— Required work —
From the records below, pull out every line containing the string "many", where uppercase and lowercase count as different.

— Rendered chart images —
────────

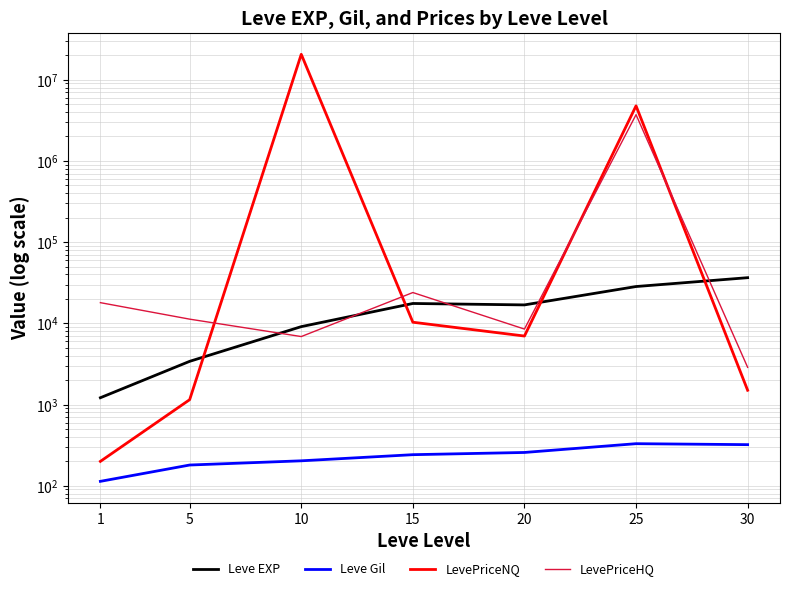

The Leve Gil series shows 320.8 at 30. True or false?

True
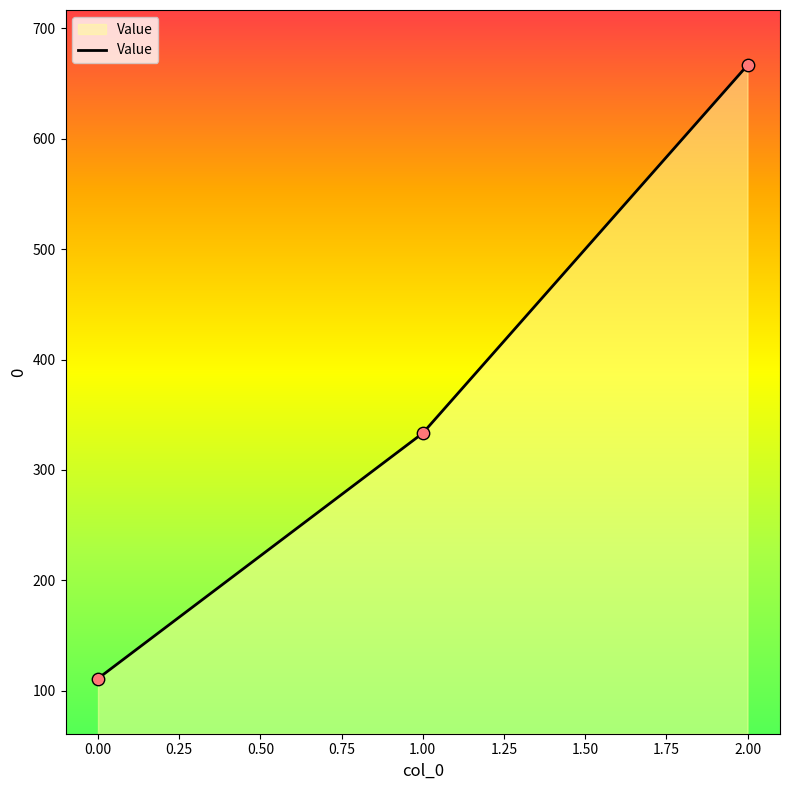

Approximately how many times larger is the value at 2.00 compared to 0.00?

6.0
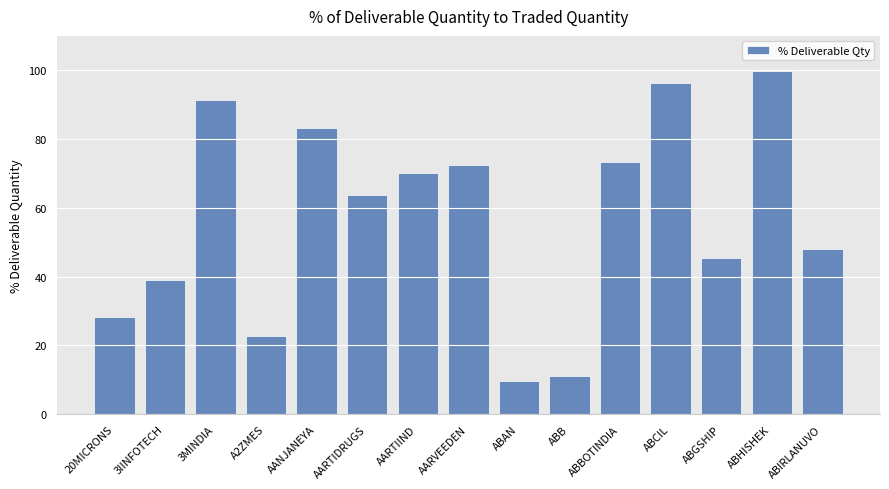

How many data points are less than 63?

7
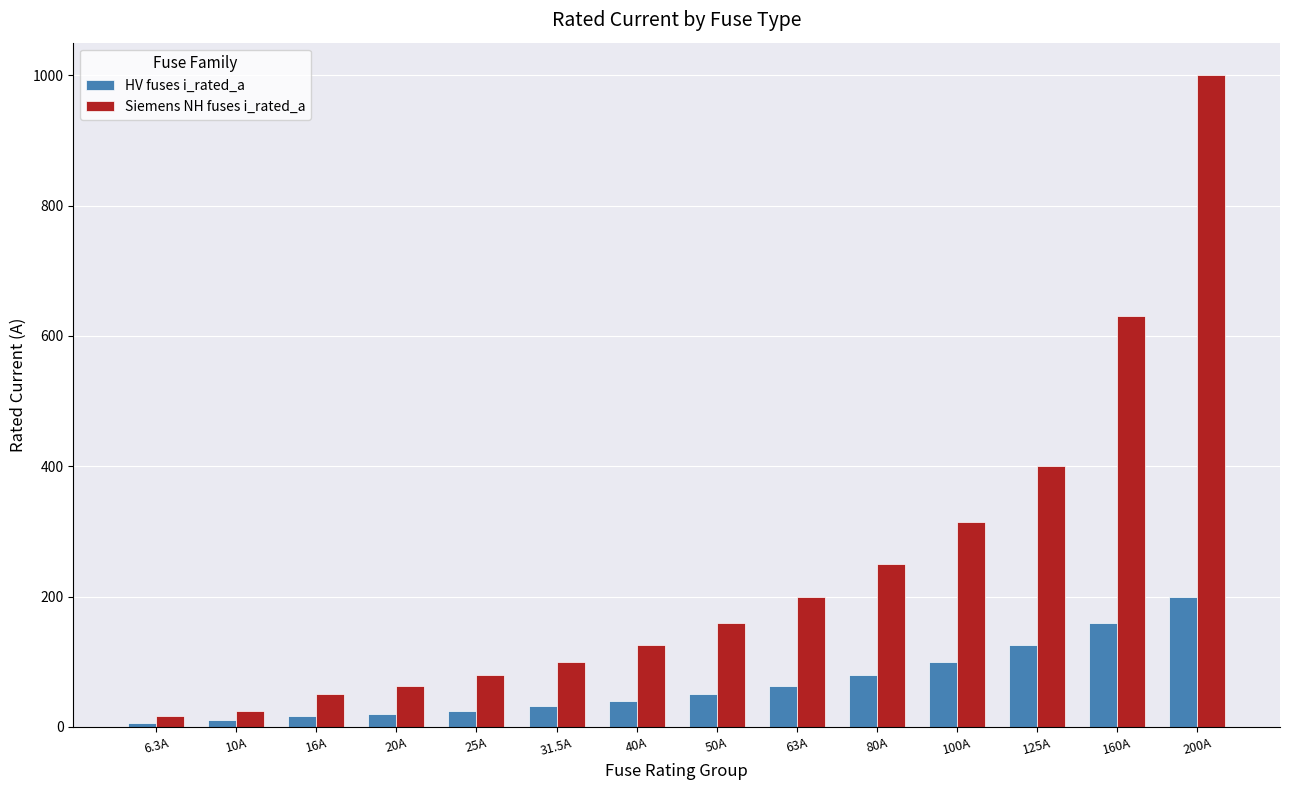

Is it true that HV fuses i_rated_a equals 100.0 at 100A?

True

────────

— Response to the task —
Approximately how many times larger is the value at 2.00 compared to 0.00?
How many data points are less than 63?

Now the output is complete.